BEIJING (AP) - China reported its first quarterly trade deficit in six years Sunday as surging prices for commodities pushed up its import bill.
The General Administration of Customs said in an online statement that China posted a trade deficit of $1.02 billion from January to March this year.
Export growth was strong in the first quarter, it said, increasing 26.5 percent to $399.64 billion compared to a year earlier, but imports also soared during that period 32.6 percent to $400.66 billion.
The administration said China imported more mechanical and electrical equipment, including cars, as well as iron ore and soybeans than it did a year ago and that the prices of those commodities had all shot up.
Analysts expect a Chinese global trade surplus this year of $160 billion-$200 billion but say that should narrow if oil and commodity prices stay high.
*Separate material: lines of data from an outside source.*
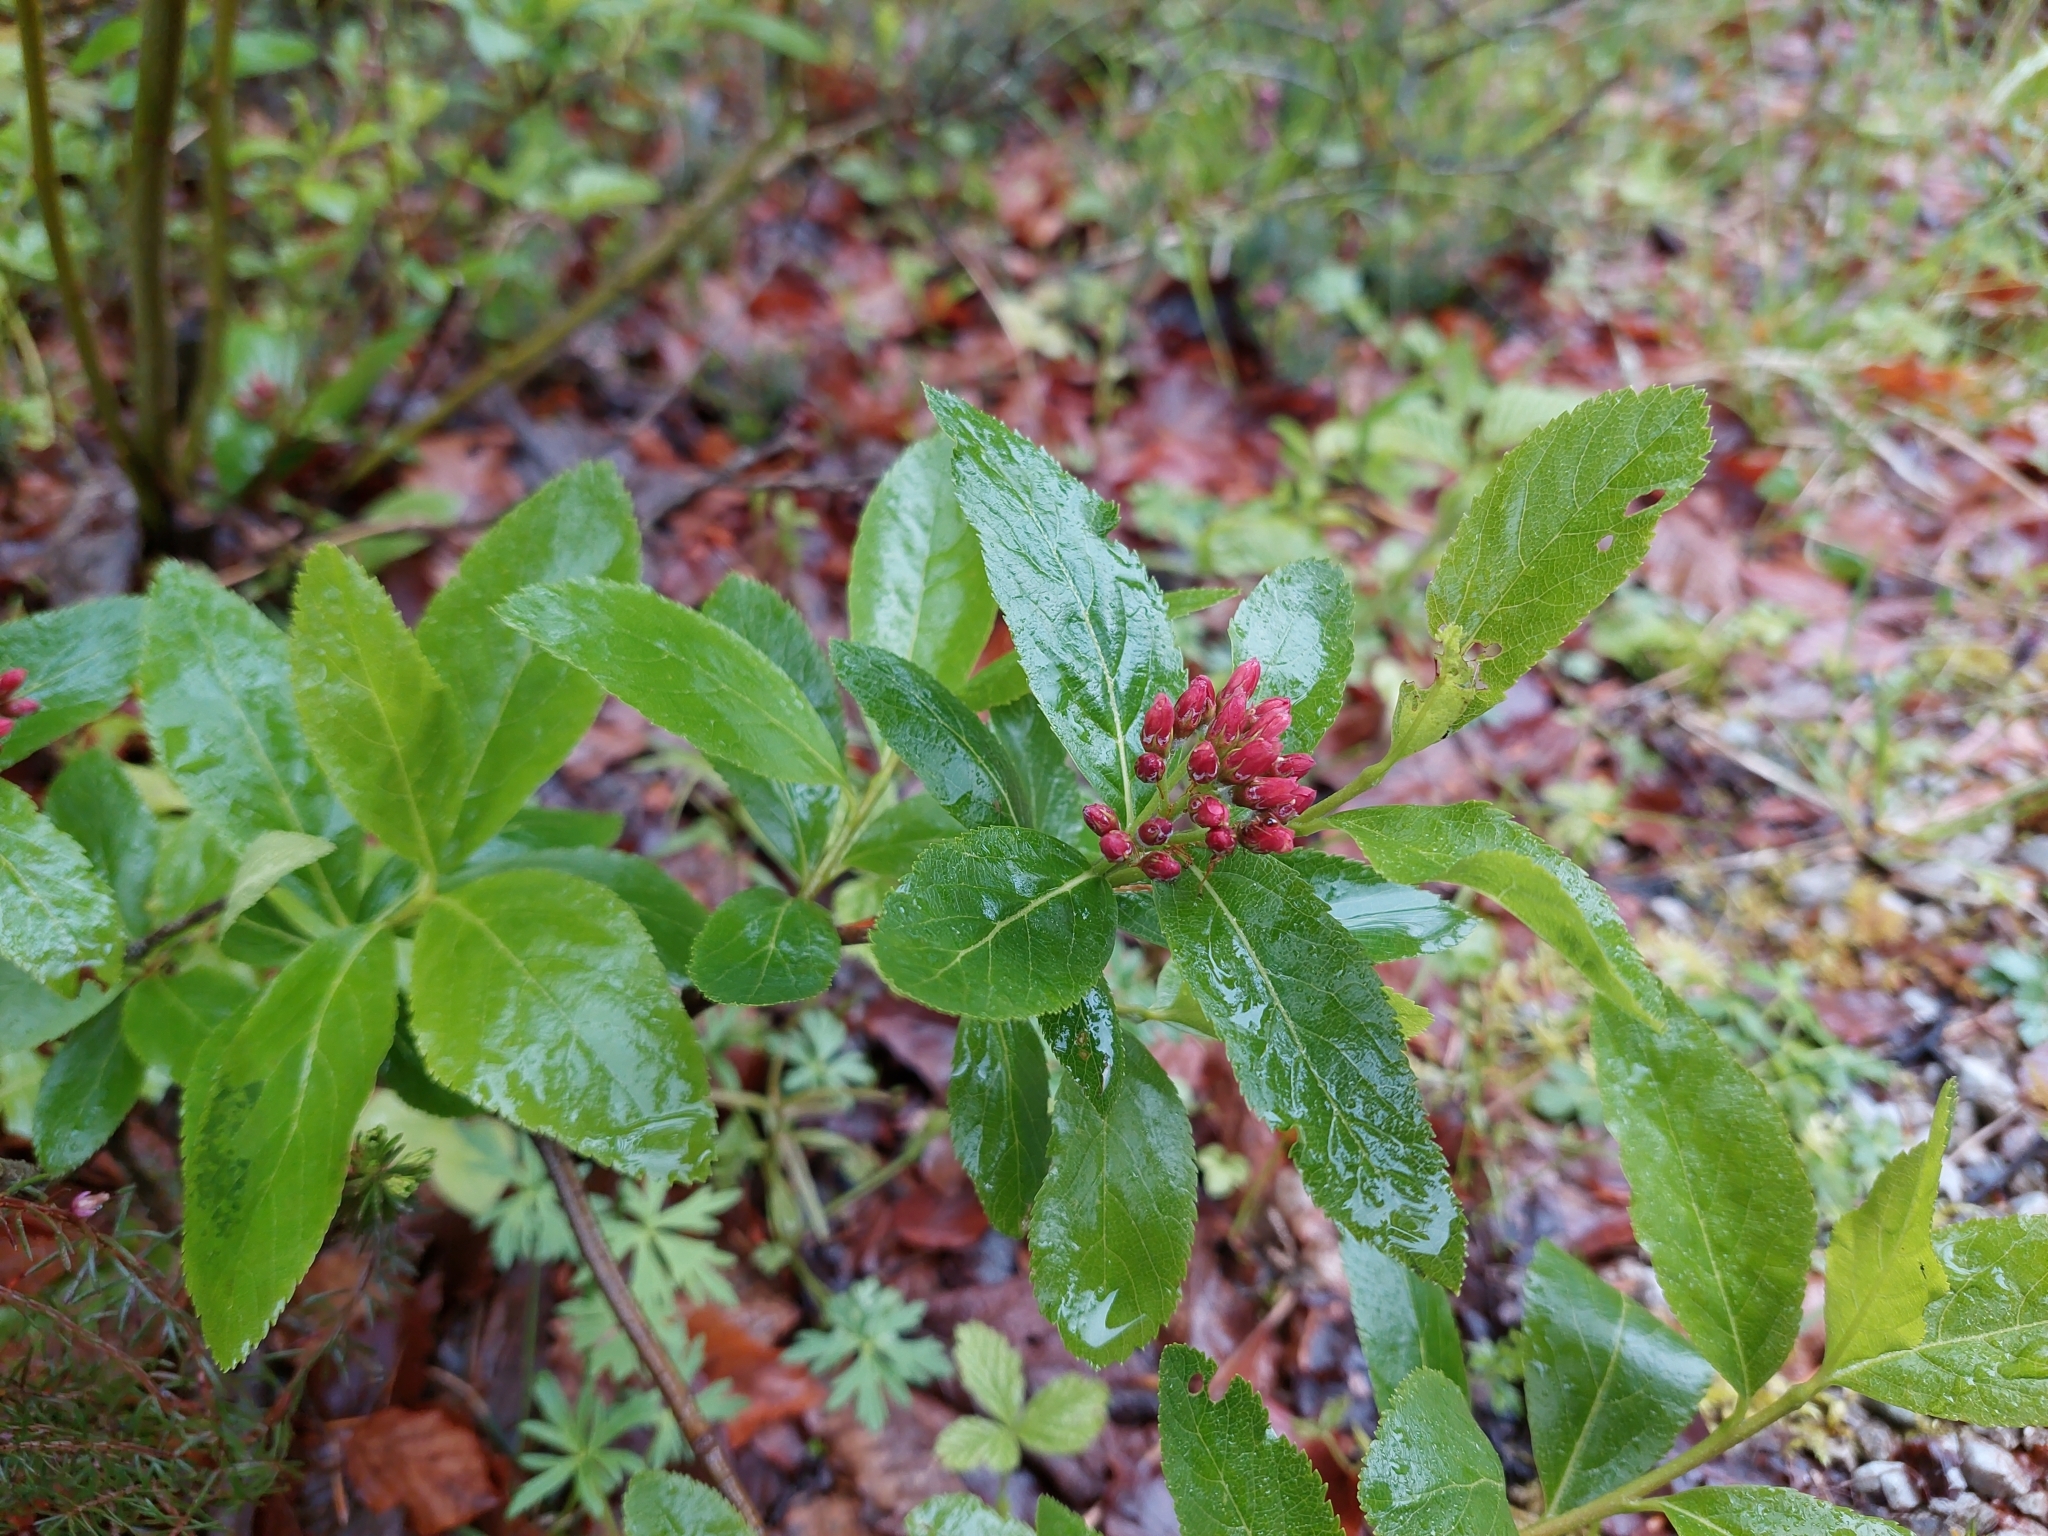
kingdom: Plantae
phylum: Tracheophyta
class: Magnoliopsida
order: Rosales
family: Rosaceae
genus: Chamaemespilus
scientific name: Chamaemespilus alpina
Last year, China ran a trade surplus of about $16 billion a month.
A smaller trade surplus might help to ease trade strains with Washington and other governments that complain Beijing is giving its exporters an unfair advantage with currency controls and other policies.
Stronger imports could help economies looking to China's robust growth to drive demand for their goods. Imports also might benefit from ongoing government efforts to boost consumer spending to reduce reliance on exports and investment.
China is a major importer of oil, iron ore and raw materials and runs a deficit with suppliers such as Saudi Arabia and Australia. It pays for that by running multibillion-dollar surpluses with the United States and Europe.